Directions »
Could you copy every line of the data that contains the word "left"?

Exercise inputs »
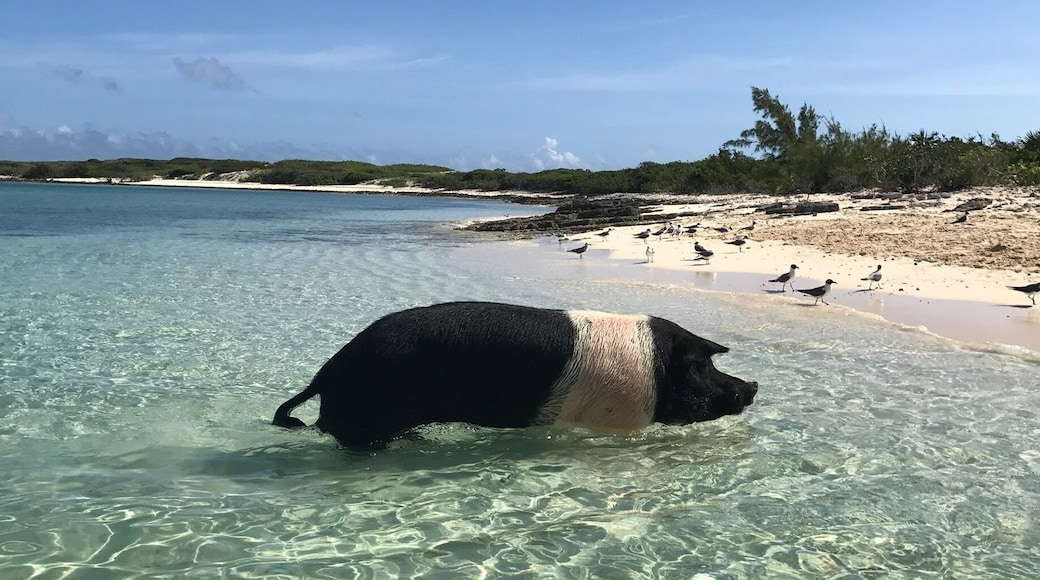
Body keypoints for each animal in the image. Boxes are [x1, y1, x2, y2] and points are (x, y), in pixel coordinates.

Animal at [273, 301, 758, 448]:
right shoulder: (616, 418)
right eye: (703, 366)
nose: (752, 385)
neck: (656, 373)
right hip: (366, 418)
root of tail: (326, 373)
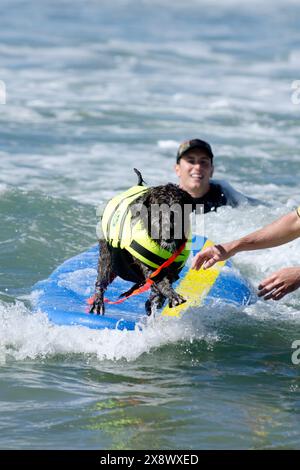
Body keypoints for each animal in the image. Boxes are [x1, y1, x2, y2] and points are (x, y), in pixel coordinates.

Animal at [89, 169, 192, 316]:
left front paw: (155, 301)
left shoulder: (171, 271)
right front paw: (173, 296)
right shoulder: (150, 269)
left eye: (178, 208)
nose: (170, 231)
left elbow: (159, 290)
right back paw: (98, 301)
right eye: (158, 209)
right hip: (106, 258)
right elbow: (161, 283)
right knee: (101, 279)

Expected answer »
left front paw: (155, 301)
left shoulder: (171, 271)
left eye: (178, 208)
left elbow: (159, 290)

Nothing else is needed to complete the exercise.